Living with families in Japan

Yukie picked me up at Kamo train station on a chilly autumn day, my belly warmed by a bowl of ramen, my heart warmed by the thought of spending a few days in the Japanese countryside. The car kept climbing up narrow serpentines surrounded by misty mountains, until we stopped in front of a dark wooden house. Once I stepped out of the car, I was greeted by an enthusiastic jump, the way a dog would express its excitement - except that it was a goat. Yukie introduced me to her two goats, two cats, her husband Kevin teaching at a local university and their family friend Ben who was visiting. We shared rounds of green tea from the nearby Wazuka tea plantations, followed by rounds of Japanese plum liqueur, interlaced with conversations about the Japanese language and religion, climate change and poetry.

**What you will do:**
a. In the account of living with families in Japan, rewrite the part between "Living with families" and "change and poetry.", inclusive, so that "ramen" becomes "soba".
b. Write a continuation of the account of living with families in Japan, starting right after its final sentence.
The items after this account of a homestay in Japan play no part in the work.

**Extracted information:**
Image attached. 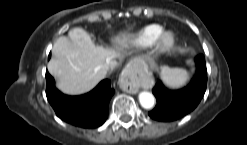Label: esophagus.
Listing matches in <instances>:
<instances>
[{
  "instance_id": "34e87169",
  "label": "esophagus",
  "mask_w": 247,
  "mask_h": 145,
  "mask_svg": "<svg viewBox=\"0 0 247 145\" xmlns=\"http://www.w3.org/2000/svg\"><path fill=\"white\" fill-rule=\"evenodd\" d=\"M142 81L140 72L133 67H127L123 70L120 79V88L130 94H136L139 90V85Z\"/></svg>"
}]
</instances>
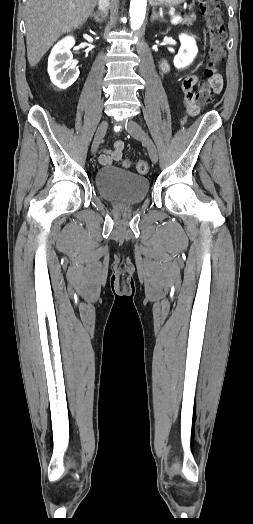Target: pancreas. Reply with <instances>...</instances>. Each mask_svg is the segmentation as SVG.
Instances as JSON below:
<instances>
[{
	"label": "pancreas",
	"instance_id": "1",
	"mask_svg": "<svg viewBox=\"0 0 253 524\" xmlns=\"http://www.w3.org/2000/svg\"><path fill=\"white\" fill-rule=\"evenodd\" d=\"M195 15L191 14L189 16H186L183 20H181L180 24H186L187 26H192L193 21L195 20Z\"/></svg>",
	"mask_w": 253,
	"mask_h": 524
}]
</instances>
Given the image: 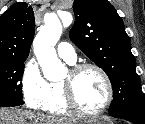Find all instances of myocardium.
<instances>
[{"label":"myocardium","mask_w":145,"mask_h":124,"mask_svg":"<svg viewBox=\"0 0 145 124\" xmlns=\"http://www.w3.org/2000/svg\"><path fill=\"white\" fill-rule=\"evenodd\" d=\"M92 69L98 72V74L102 77L105 86H106V100L102 104L100 108L94 111H87L85 110L80 103L78 102L75 91H74V84L73 81L77 75H79L81 72ZM61 84L64 89V95L66 102L69 106V108L76 114L80 116L85 117H96L101 114H103L112 104L114 99V89L112 81L107 74V72L99 65L93 64V63H79L76 65H73L72 68L69 71V78L66 80L61 81Z\"/></svg>","instance_id":"obj_1"}]
</instances>
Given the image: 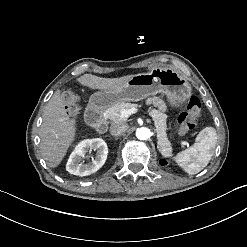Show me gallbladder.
Instances as JSON below:
<instances>
[{"label":"gallbladder","instance_id":"bac80fb5","mask_svg":"<svg viewBox=\"0 0 247 247\" xmlns=\"http://www.w3.org/2000/svg\"><path fill=\"white\" fill-rule=\"evenodd\" d=\"M72 104H73V105H74V104H76V100H75V101H73V102H72Z\"/></svg>","mask_w":247,"mask_h":247}]
</instances>
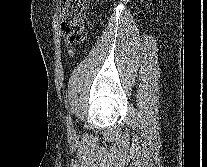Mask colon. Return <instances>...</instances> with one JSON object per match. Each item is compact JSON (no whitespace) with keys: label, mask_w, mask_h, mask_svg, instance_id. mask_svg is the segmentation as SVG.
Masks as SVG:
<instances>
[{"label":"colon","mask_w":207,"mask_h":167,"mask_svg":"<svg viewBox=\"0 0 207 167\" xmlns=\"http://www.w3.org/2000/svg\"><path fill=\"white\" fill-rule=\"evenodd\" d=\"M89 0H63L61 29L69 44L81 42L86 37L84 21Z\"/></svg>","instance_id":"colon-1"}]
</instances>
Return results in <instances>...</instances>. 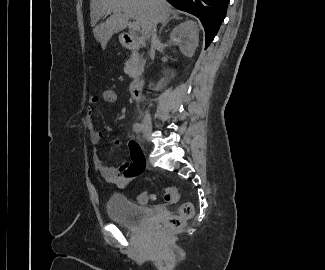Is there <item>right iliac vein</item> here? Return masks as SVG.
<instances>
[{"label":"right iliac vein","mask_w":325,"mask_h":270,"mask_svg":"<svg viewBox=\"0 0 325 270\" xmlns=\"http://www.w3.org/2000/svg\"><path fill=\"white\" fill-rule=\"evenodd\" d=\"M142 132L144 136L149 140L152 134V126L149 122H145L142 126Z\"/></svg>","instance_id":"right-iliac-vein-1"}]
</instances>
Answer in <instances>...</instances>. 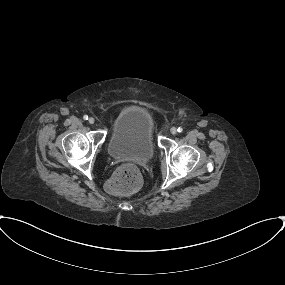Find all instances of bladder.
I'll use <instances>...</instances> for the list:
<instances>
[{
    "mask_svg": "<svg viewBox=\"0 0 285 285\" xmlns=\"http://www.w3.org/2000/svg\"><path fill=\"white\" fill-rule=\"evenodd\" d=\"M108 152L117 159L150 160L155 153L153 123L144 106L129 108L112 126Z\"/></svg>",
    "mask_w": 285,
    "mask_h": 285,
    "instance_id": "31cf9c89",
    "label": "bladder"
}]
</instances>
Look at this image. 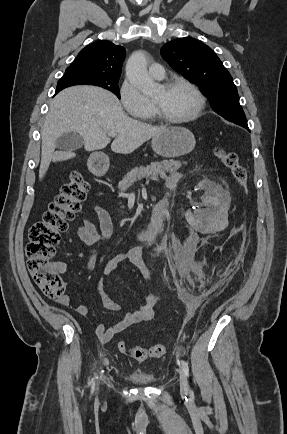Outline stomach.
<instances>
[{"mask_svg": "<svg viewBox=\"0 0 287 434\" xmlns=\"http://www.w3.org/2000/svg\"><path fill=\"white\" fill-rule=\"evenodd\" d=\"M196 141L193 133L184 127H169L152 138L151 145L155 153L162 157H179L190 153ZM91 160L99 161L104 166L109 164L108 157L101 152H94Z\"/></svg>", "mask_w": 287, "mask_h": 434, "instance_id": "1", "label": "stomach"}]
</instances>
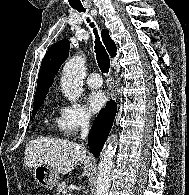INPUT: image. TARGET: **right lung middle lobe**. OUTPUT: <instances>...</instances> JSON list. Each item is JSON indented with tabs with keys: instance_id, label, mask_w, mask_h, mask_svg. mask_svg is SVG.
Instances as JSON below:
<instances>
[{
	"instance_id": "dd1d6c3e",
	"label": "right lung middle lobe",
	"mask_w": 189,
	"mask_h": 195,
	"mask_svg": "<svg viewBox=\"0 0 189 195\" xmlns=\"http://www.w3.org/2000/svg\"><path fill=\"white\" fill-rule=\"evenodd\" d=\"M42 103H43V100L34 102V108H33V112H32L33 116H35L36 112L38 111V109L40 108Z\"/></svg>"
}]
</instances>
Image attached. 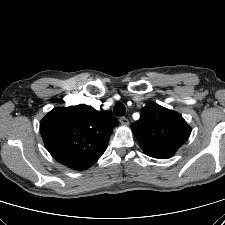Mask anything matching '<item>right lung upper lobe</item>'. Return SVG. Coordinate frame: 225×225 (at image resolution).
<instances>
[{"label":"right lung upper lobe","mask_w":225,"mask_h":225,"mask_svg":"<svg viewBox=\"0 0 225 225\" xmlns=\"http://www.w3.org/2000/svg\"><path fill=\"white\" fill-rule=\"evenodd\" d=\"M117 119L109 111L85 104L57 107L40 122V133L52 157L74 170H85L104 153Z\"/></svg>","instance_id":"1"}]
</instances>
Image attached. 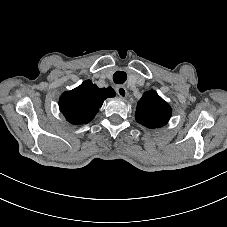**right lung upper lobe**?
<instances>
[{
  "label": "right lung upper lobe",
  "mask_w": 227,
  "mask_h": 227,
  "mask_svg": "<svg viewBox=\"0 0 227 227\" xmlns=\"http://www.w3.org/2000/svg\"><path fill=\"white\" fill-rule=\"evenodd\" d=\"M114 90L98 88L92 81H84L77 88L63 93L59 100V107L68 122L80 125L90 122L103 101L108 97H114Z\"/></svg>",
  "instance_id": "obj_1"
}]
</instances>
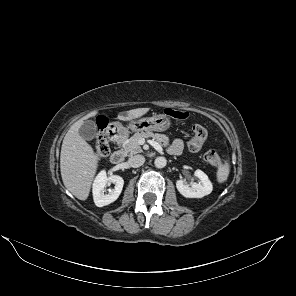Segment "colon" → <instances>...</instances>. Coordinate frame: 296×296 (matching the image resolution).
<instances>
[{
	"label": "colon",
	"instance_id": "1",
	"mask_svg": "<svg viewBox=\"0 0 296 296\" xmlns=\"http://www.w3.org/2000/svg\"><path fill=\"white\" fill-rule=\"evenodd\" d=\"M164 113L172 118L178 120H185L188 117V113L182 110H176L171 108H166ZM107 126V121L104 118H99L97 121L98 133L95 139V154L97 157H104L109 153V142L104 133V129ZM193 137L188 143V147L191 151H199L206 139H207V130L199 125L195 124L192 126ZM204 160L214 167H220L222 165L221 158L217 152L214 150H209L204 154Z\"/></svg>",
	"mask_w": 296,
	"mask_h": 296
}]
</instances>
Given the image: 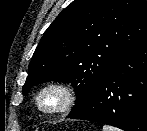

**Solved tasks:**
a.
Living with families in Japan

Yukie picked me up at Kamo train station on a chilly autumn day, my belly warmed by a bowl of soba, my heart warmed by the thought of spending a few days in the Japanese countryside. The car kept climbing up narrow serpentines surrounded by misty mountains, until we stopped in front of a dark wooden house. Once I stepped out of the car, I was greeted by an enthusiastic jump, the way a dog would express its excitement - except that it was a goat. Yukie introduced me to her two goats, two cats, her husband Kevin teaching at a local university and their family friend Ben who was visiting. We shared rounds of green tea from the nearby Wazuka tea plantations, followed by rounds of Japanese plum liqueur, interlaced with conversations about the Japanese language and religion, climate change and poetry.

b.
Ben said it's hard to write a poem a day. Writing is hard. Not writing is hard. Having written is amazing. So he writes. He writes poetry because he isn't sure what else to write. Poems give structure and boundaries. Haikus and sonnets. He writes about his divorce. He likes to reuse the same words with different meanings. His writing is soft and crackling and sparkling. Mochi mochi. Pika Pika. Sara sara. We talked about Japanese onomatopoeias as the conversation turned to food, sharing homemade gyoza dumplings, Yukie recommending to have udon noodles in Nara, as a perfect example of mochi mochi, this squishy and chewy and soft sensation. As the stories got more personal, she told me how she bought this 150 year old house when a burnout led her to leave a corporate job, going away from the city to countryside, opening her home to strangers. She recently started studying esoteric buddhism from a local monk, finally having time to dive deeper into understanding her own heritage. She gave me a gift of temari, a ball made of silk and kimono pieces, traditionally given to women about to get married. Each conversation felt like a gift in itself.

A soft evening fell upon us, and as I looked through the window, the goats were laying there cuddled up on the porch, half-asleep, their quiet contentment radiating towards us soft squishy humans gathered around the fireplace. Or maybe it was the other way around.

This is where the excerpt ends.